Russian warplanes early Wednesday carried out the first airstrikes in three months on the last remaining rebel stronghold in northwestern Syria, opposition activists said, The Associated Press reported.
There was no immediate word on any casualties.
The activists said the strikes on and near Idlib province were the first to be conducted by Russian planes since a truce brought relative calm to the volatile region in early March.
The truce, brokered by Turkey and Russia, halted a terrifying three-month air and ground campaign that had killed hundreds and sent 1 million people fleeing toward the Turkish border.
Russia is a main backer of Syrian President Bashar Assad’s forces, while Turkey supports the opposition.
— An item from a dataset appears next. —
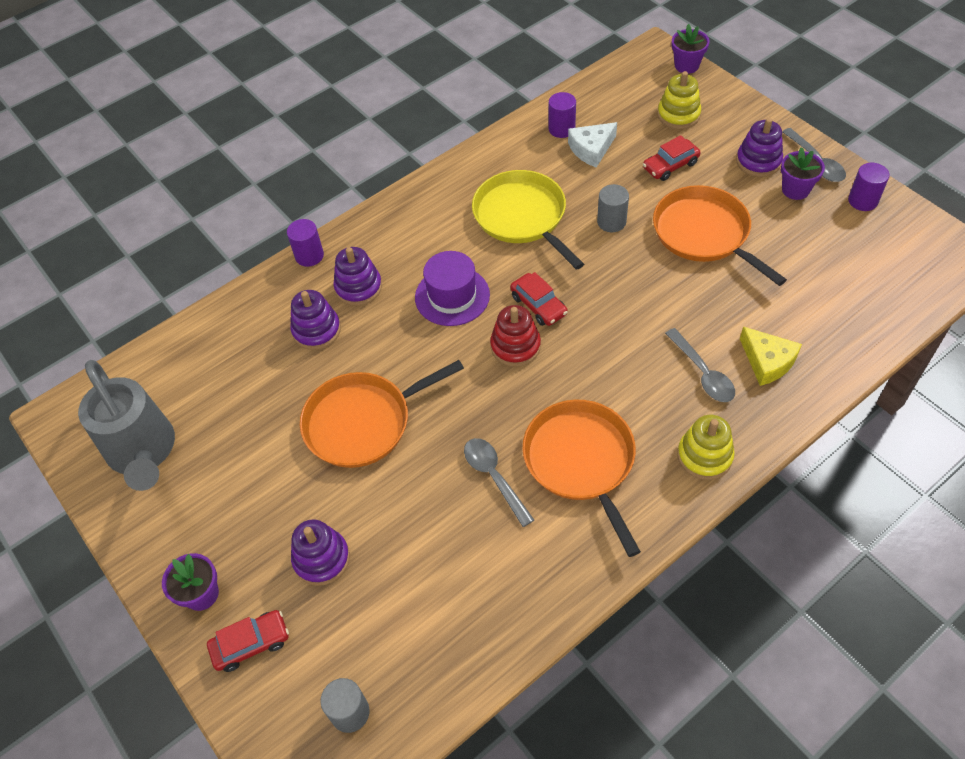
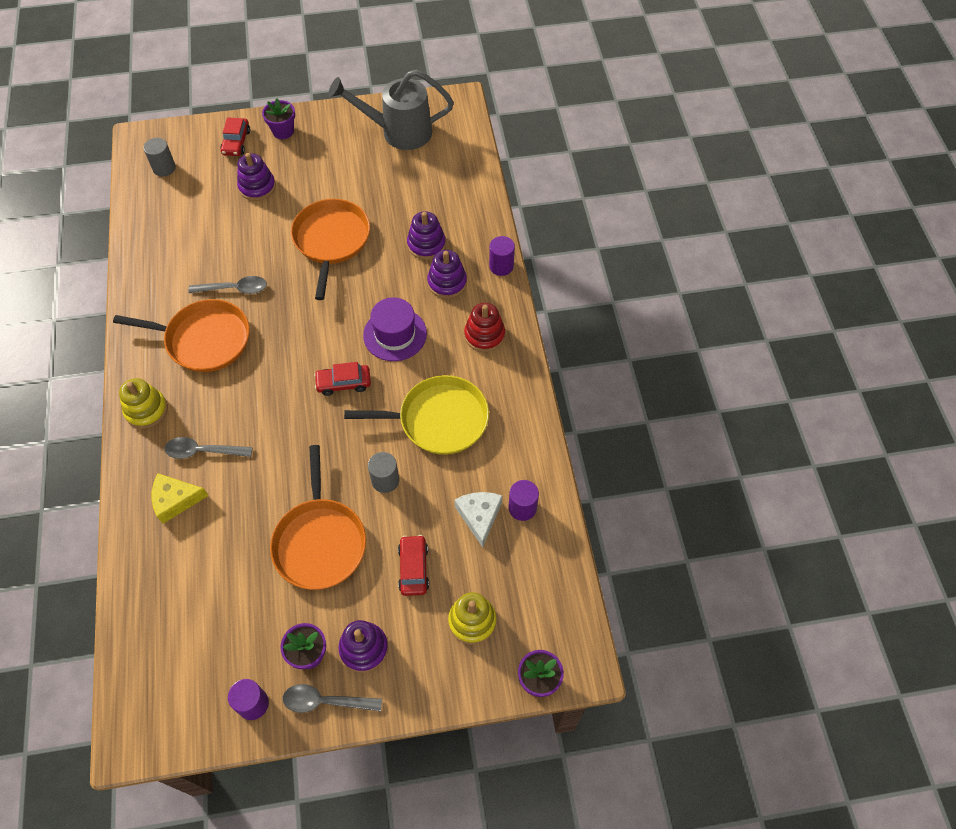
camera: 115 degrees right, 5 degrees up
(515, 346) = (320, 350): red stacking toy -> red stacking toy (484, 335)
(704, 234) = (320, 542): orange pan -> orange pan turned 90 degrees clockwise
In recent years, Moscow and Ankara have become the main power brokers in Syria, shattered by a civil war ongoing since 2011.
Opposition activists said in recent days, both Turkey and the government in Damascus have been sending reinforcements to northwestern Syria. There have also been repeated violations of the truce on the ground in recent weeks.
The Britain-based Syrian Observatory for Human Rights, an opposition war monitoring group, said Russian warplanes targeted rebel-held areas just south of Idlib province late Tuesday and Wednesday morning.
It had no immediate word on casualties in the four airstrikes.
Idlib-based activist Taher al-Omar said Russian warplanes fired missiles that caused widespread destruction. He also gave no word on casualties.
Another Idlib-based activist, Hadi Abdullah, said Wednesday’s strikes hit a mountain region in Latakia province on the edge of Idlib, and a power station on the northern edge of Hama province.
Idlib, home to some 3 million people, many of them internally displaced, is also a stronghold of the al-Qaeda-linked militant group Hayat Tahrir al-Sham, or the Levant Liberation Committee. Turkey has thousands of troops deployed in Idlib.